I developed faster than my peers. I started to grow hair in inconvenient places at a very young age. My breasts began to bud early. I got my period at age 8. My growing slowed down when I was in grade 6 approximately. I was a ball of baby fat, hormones and existential questions. I had to wear glasses and it was evident that braces were in my future. A pretty picture indeed.
At age 11 I got acne.
At this age my body was trying to figure things out. Where to put the baby fat, where to put the all this hair. And now red bumps and black dots appeared across my face. My self esteem took a great toll. My peers were skinny, hairless, clear skinned creatures. I was a freak. We tried different products. Proactive worked for a while and then stopped working. Eventually my family doctor prescribed Differin gel for my back, clindoxyl for my face.
My grandmother had her struggles with acne. I remember looking at my grandmother’s face when I was younger and not understanding all the indents and holes. Now I know they are acne scars. And my mother also has battled acne well into her adult years. I remember seeing her poke and pop.
And I suppose this is what began my newfound destructive habit of picking at my skin. Habits are funny things. It starts with a temptation and then it turns into something you almost have no control over. Aristotle was right. But popping spreads infection, irritates and breaks the skin. Causes scarring. Still this is something I had trouble with for years and still have trouble with. It’s like an addiction. Self mutilating and yet hard to stop.
Overtime the pimples became less frequent. By 15 years of age, and right around the beginning of high school, my skin cleared up. There is nothing I could really pin point it to. They just stopped. I enjoyed four years of virtually flawless skin. But they came to a close too soon.
University was a new chapter in my life filled with new pain and new joy. And to my immense displeasure, new acne. My acne in university was the worst that it was ever been, large, red almost cystic. Grade 3 acne It was a reason I didn’t want to get up in the morning and go outside. I just wanted to stay hidden away. I was disgusting. Ugly. It made me feel undesirable in my relationship. How could I be loved if my face was broken? I felt alone. I longed for someone to tell me that I was beautiful, regardless of acne and that I was going to get through this. Instead I was full of shame for popping another spot. A cycle.
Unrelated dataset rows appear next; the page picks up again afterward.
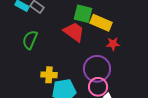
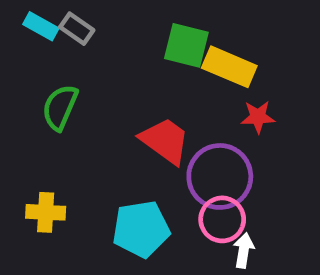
red trapezoid: (74, 32) -> (165, 141), moved
yellow cross: (49, 75) -> (46, 212), moved

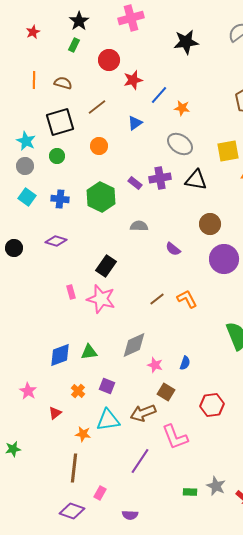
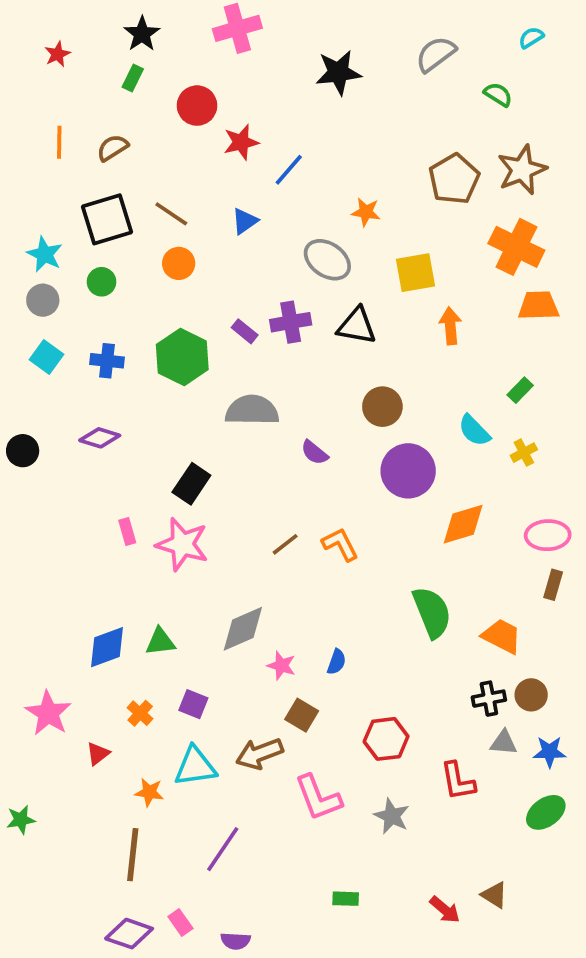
brown semicircle: (63, 83) -> (113, 148), turned -48
brown line: (97, 107) -> (171, 214), moved, turned 72
orange star: (182, 108) -> (366, 212), moved
gray semicircle: (139, 226) -> (252, 410), size x1.6
pink star: (28, 391) -> (48, 713), size x1.4
purple line: (140, 461) -> (223, 849), moved
gray star: (216, 486) -> (392, 816), moved
pink rectangle: (100, 493) -> (180, 923), moved, turned -64

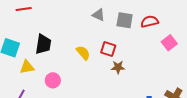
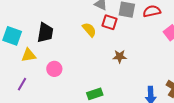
red square: (108, 49) -> (109, 22), moved
yellow semicircle: (83, 53) -> (89, 30), moved

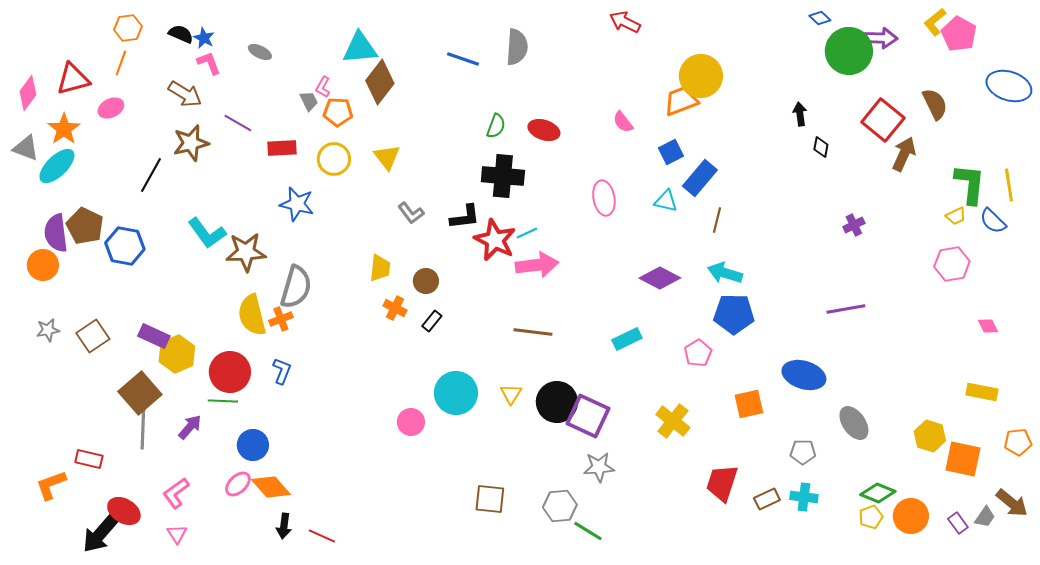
But then the eight months came to a close and I came home. Perhaps it was a better sleeping schedule. The fact that I was eating properly. The reduction of stress. Immediately the acne was less harsh. We went to the family doctor. I went on Mynocyclin and clindoxyl. The Mynocyclin didn’t help much. I saw my gynocologist and along with birth control, I got a referral to a dermatologist. Finally, a specialist could help me out. The birth control helped my skin a lot but initially gave me a bit of trouble emotionally. The dermatologist now has me on a 1.2% clindamycin and 0.025% tretinoin gel. It has worked very well but makes my skin extremely thin. Any pressure applied immediately shows as a red mark. Any picking will tear my skin. I suppose this is good to discourage picking. People have mentioned accutane but I really don’t want to go on it. I’m too scared of the side effects.
I still struggle with acne, with popping my pimples. I get insecure. It is physically and emotionally painful. Yet I pray that I can overcome this. I wanted to share my ongoing issues with acne because, like all difficult things in life, I believe this has a purpose in my life to make me stronger. It is through trials that our true character is revealed and we can take advantage of these things for self improvement. I have seen the negative effects of my lack of self control and how lack of self control in one area can spread to other areas of your life. I’ve also seen how preoccupied I am with my appearance, how easily frustrated I can get etc. It is painful but necessary to identify these character flaws in order to grow in virtue.